Work to be completed
Go through the lines below and copy any that hold the string "faouziMohamed".

--- START ---

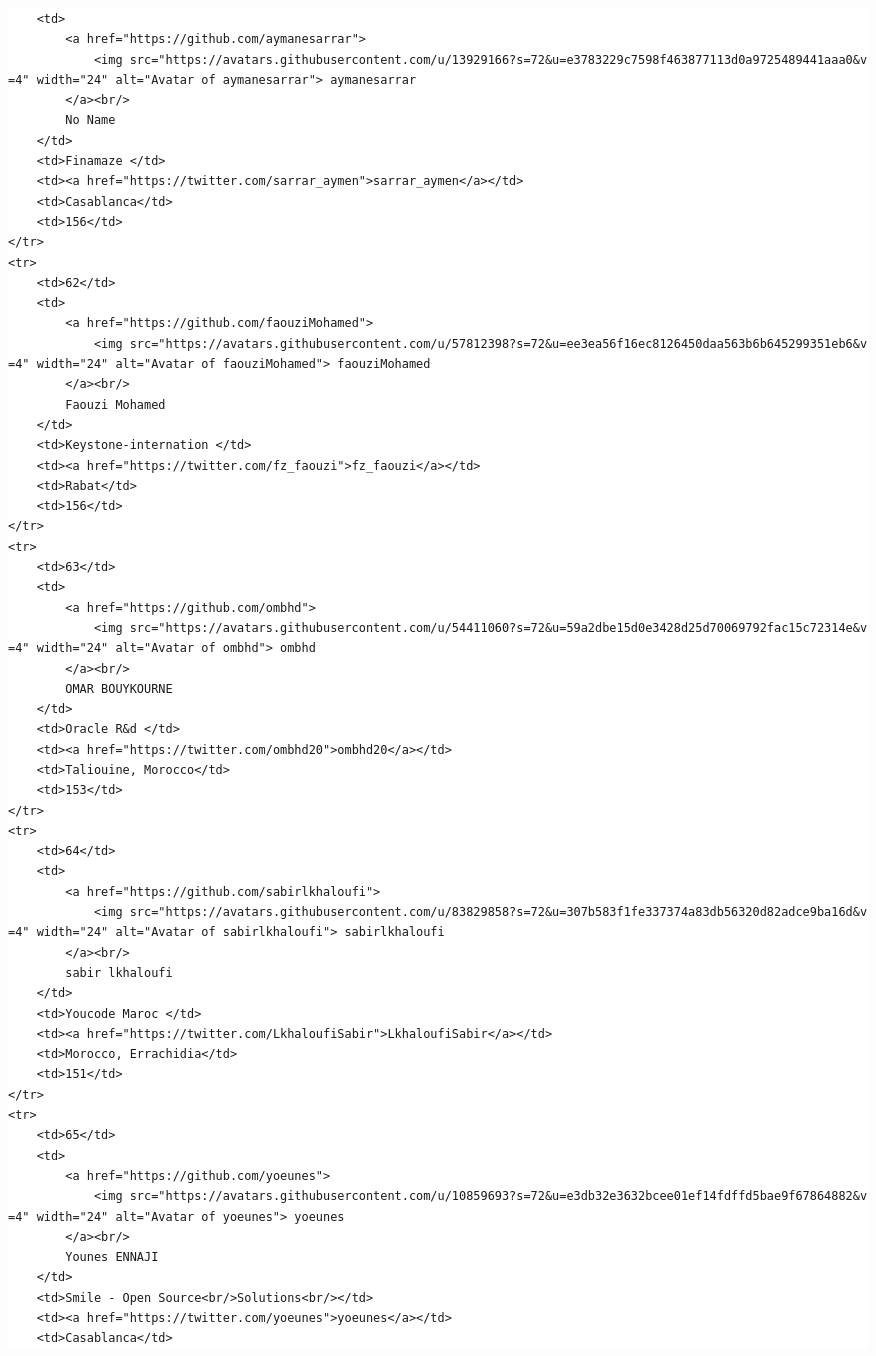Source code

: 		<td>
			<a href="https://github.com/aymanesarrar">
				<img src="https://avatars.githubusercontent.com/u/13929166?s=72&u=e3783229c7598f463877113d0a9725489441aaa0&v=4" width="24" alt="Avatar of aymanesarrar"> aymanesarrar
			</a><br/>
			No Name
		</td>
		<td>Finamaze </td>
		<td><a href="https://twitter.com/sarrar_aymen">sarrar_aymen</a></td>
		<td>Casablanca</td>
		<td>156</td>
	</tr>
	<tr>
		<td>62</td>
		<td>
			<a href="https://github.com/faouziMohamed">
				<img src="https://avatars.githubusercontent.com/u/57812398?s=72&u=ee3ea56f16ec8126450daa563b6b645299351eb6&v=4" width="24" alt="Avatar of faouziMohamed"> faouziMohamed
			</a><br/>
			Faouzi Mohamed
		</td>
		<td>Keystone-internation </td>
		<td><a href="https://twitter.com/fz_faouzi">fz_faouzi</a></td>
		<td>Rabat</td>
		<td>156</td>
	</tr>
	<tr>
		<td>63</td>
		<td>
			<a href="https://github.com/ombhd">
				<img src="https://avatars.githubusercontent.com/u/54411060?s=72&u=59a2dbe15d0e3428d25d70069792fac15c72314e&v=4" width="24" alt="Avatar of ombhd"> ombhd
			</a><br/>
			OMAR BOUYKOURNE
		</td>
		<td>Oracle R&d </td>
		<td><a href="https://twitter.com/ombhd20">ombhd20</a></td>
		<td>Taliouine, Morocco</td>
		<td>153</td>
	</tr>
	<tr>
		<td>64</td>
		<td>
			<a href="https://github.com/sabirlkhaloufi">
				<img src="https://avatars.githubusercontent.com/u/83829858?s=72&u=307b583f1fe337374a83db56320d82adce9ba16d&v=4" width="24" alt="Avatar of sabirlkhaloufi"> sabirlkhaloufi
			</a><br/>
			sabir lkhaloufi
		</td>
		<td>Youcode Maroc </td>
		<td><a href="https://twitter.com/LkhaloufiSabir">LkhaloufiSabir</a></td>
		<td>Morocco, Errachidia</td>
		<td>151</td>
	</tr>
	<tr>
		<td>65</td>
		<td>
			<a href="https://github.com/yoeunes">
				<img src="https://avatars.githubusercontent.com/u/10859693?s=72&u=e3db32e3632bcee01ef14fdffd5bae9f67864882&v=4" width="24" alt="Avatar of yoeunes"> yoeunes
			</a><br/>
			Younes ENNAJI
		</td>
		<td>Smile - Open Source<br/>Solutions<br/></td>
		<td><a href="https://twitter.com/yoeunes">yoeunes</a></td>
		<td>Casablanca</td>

--- END ---
--- START ---

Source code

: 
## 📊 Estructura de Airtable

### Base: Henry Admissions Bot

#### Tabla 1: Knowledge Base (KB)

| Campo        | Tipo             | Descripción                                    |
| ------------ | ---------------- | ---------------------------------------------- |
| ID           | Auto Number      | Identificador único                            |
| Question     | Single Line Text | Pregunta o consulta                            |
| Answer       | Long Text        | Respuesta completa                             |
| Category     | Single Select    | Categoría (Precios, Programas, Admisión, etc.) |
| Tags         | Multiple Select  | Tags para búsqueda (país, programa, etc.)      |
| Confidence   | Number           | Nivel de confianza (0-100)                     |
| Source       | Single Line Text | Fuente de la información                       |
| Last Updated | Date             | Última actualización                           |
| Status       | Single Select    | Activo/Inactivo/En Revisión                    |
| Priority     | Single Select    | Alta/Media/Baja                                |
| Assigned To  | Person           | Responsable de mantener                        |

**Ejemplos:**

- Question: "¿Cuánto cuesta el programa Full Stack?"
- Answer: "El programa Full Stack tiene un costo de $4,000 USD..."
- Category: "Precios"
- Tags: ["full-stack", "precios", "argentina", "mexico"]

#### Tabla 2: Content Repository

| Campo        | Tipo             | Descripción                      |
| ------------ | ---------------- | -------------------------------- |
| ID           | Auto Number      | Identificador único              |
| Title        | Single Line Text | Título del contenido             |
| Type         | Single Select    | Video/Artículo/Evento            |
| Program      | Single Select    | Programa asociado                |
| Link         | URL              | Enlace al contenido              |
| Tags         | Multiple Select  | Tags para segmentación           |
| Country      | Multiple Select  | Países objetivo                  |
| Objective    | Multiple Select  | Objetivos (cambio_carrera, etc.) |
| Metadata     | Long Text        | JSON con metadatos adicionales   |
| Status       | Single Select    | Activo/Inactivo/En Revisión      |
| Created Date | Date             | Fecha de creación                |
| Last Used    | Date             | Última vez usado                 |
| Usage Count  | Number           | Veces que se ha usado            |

--- END ---

Answer below
			<a href="https://github.com/faouziMohamed">
				<img src="https://avatars.githubusercontent.com/u/57812398?s=72&u=ee3ea56f16ec8126450daa563b6b645299351eb6&v=4" width="24" alt="Avatar of faouziMohamed"> faouziMohamed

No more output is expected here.